About a month earlier, James Simmerman read about chemical suicides in a bulletin directed to fire and emergency services personnel provided by the New York State Office of Fire Prevention and Control. At the time, he thought, "Nobody in Missouri would do something like that."
The incident changed Simmerman's mind.
"If it can happen in Sugar Creek," Simmerman says, "it can happen anywhere."
Realizing that there was a need for a safety program on chemical suicides, Simmerman developed a PowerPoint presentation, "Chemical Suicides-First Responder Safety." To date, he has provided the presentation and lesson plan to more than 680 requesting public safety agencies around the world.
Preventing officers from becoming collateral casualties, like all aspects of officer safety, comes down to training, logistics, and adhering to proper procedures.
Unless the officer happens upon a suspicious vehicle, the odds are that he or she will be dispatched to a call of a chemical suicide. It is therefore imperative that desk personnel and dispatchers be trained not only to acquire the best information possible from informants, but to keep those informants from coming to harm, as well.
Michele French is a communications training officer with the Lake County (Fla.) Sheriff's Office and she is developing a training program for the agency's desk personnel. "Training in this area is relatively new," French concedes. "We're educating dispatchers on basic questions to ask: Do you see anything suspicious around the vehicle? Are there any notes posted on the windows?"

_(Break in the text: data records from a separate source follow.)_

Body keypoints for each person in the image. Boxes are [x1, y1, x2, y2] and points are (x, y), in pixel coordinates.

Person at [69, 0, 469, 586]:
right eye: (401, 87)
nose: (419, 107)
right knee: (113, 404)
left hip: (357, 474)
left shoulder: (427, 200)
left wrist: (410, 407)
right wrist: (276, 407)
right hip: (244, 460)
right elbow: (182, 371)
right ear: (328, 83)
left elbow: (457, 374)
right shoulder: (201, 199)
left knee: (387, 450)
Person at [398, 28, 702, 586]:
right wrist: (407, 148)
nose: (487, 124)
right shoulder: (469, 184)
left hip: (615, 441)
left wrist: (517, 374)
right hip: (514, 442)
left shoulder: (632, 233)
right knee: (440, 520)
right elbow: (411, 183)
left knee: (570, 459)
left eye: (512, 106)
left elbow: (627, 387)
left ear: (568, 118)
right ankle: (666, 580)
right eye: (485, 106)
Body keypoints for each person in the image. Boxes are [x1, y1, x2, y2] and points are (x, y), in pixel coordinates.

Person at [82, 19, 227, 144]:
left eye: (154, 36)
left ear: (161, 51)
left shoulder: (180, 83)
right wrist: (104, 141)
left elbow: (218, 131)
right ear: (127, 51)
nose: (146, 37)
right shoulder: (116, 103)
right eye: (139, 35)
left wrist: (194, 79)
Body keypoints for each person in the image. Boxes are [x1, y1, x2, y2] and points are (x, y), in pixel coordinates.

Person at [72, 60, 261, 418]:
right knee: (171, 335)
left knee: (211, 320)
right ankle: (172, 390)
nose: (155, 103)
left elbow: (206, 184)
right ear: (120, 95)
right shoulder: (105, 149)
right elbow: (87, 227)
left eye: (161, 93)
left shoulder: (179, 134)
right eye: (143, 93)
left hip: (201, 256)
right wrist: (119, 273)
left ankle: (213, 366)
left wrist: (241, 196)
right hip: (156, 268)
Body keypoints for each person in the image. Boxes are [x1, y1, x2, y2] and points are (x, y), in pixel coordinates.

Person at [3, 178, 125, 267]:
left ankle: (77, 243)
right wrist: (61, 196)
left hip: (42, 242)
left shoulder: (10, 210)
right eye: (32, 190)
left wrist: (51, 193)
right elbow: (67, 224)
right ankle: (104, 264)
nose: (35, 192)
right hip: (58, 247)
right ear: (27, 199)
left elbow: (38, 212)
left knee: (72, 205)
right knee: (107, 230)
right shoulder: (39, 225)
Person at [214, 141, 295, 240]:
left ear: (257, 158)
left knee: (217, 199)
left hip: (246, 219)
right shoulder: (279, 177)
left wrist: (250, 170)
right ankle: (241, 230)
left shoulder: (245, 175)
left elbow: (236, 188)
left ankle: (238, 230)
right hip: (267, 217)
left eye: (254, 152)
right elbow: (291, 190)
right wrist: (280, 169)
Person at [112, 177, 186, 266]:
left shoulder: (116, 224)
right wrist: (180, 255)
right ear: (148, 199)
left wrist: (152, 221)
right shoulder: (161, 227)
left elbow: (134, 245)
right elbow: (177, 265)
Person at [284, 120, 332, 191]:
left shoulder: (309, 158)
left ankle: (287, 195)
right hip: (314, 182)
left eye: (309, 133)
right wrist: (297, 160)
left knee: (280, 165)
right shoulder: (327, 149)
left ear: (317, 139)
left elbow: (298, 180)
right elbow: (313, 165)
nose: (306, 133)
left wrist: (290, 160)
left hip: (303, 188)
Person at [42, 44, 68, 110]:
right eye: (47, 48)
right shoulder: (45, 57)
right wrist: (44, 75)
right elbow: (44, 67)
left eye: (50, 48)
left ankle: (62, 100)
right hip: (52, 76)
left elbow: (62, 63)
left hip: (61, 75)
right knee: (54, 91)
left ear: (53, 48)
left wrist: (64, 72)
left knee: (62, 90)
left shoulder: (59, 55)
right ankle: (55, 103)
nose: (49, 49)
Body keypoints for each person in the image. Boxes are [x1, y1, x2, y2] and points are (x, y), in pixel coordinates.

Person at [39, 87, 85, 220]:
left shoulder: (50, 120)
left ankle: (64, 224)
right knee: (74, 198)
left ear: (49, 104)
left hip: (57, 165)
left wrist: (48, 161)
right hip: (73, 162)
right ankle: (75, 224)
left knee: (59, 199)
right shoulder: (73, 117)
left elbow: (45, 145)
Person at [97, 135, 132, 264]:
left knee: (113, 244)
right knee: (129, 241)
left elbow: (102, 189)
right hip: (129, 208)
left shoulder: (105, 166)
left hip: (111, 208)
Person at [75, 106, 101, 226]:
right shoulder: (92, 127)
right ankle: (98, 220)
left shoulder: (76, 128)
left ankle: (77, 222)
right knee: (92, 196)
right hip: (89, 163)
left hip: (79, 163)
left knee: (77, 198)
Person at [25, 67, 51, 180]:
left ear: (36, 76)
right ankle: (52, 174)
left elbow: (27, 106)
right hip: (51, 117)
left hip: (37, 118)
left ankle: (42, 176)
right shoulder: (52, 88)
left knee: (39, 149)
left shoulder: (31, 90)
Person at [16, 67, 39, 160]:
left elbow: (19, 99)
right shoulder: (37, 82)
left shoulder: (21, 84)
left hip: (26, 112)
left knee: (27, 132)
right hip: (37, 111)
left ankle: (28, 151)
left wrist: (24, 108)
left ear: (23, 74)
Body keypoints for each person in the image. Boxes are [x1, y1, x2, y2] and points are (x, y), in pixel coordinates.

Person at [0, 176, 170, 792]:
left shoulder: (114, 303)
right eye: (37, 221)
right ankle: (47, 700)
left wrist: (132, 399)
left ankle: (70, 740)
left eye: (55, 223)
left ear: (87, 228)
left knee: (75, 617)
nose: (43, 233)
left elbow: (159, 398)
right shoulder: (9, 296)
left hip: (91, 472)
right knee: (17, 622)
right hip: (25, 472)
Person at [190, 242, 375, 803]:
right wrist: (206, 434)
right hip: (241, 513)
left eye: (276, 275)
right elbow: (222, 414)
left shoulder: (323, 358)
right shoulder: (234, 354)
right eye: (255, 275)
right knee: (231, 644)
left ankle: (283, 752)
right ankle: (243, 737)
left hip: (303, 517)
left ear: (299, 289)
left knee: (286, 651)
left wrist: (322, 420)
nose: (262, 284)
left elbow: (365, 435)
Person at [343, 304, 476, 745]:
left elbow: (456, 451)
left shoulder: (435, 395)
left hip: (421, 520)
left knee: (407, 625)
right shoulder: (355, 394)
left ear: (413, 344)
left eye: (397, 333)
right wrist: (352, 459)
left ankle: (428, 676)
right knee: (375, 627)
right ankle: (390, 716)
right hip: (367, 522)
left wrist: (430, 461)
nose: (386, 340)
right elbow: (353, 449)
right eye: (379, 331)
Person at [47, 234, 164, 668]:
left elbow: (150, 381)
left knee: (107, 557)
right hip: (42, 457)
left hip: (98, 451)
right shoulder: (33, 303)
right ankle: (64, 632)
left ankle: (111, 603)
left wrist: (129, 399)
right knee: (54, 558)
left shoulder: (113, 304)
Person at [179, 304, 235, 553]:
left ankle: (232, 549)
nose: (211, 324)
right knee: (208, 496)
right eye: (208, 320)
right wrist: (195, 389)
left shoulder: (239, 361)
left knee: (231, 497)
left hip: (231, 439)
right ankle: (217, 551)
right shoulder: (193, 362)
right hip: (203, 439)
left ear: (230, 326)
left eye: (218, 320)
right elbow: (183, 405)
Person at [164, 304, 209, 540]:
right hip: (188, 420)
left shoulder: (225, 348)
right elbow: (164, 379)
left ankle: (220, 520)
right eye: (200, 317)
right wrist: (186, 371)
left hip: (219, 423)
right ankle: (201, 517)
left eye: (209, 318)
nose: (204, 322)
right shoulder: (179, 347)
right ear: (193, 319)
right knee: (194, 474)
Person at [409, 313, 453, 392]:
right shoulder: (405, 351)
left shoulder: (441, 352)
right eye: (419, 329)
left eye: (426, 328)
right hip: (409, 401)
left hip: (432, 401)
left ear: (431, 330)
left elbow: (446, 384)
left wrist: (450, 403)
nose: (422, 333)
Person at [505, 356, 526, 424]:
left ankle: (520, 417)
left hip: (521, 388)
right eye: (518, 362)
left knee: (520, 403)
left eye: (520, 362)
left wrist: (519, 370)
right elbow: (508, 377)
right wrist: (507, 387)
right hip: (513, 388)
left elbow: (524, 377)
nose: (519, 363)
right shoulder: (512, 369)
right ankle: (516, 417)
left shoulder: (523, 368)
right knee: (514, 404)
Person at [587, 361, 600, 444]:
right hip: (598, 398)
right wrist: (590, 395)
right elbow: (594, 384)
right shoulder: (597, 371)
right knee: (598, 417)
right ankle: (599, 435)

When it comes to accurate information, French believes it is as important to acquire it as it is to share it: It does nobody any good if either informants or first responders get too close to contaminated vehicles or structures.
"We are the first point of contact. It's very important to ask the right questions. Always get plenty of information. Even if you think you may not need it, go ahead and get it. Officer safety is a top priority."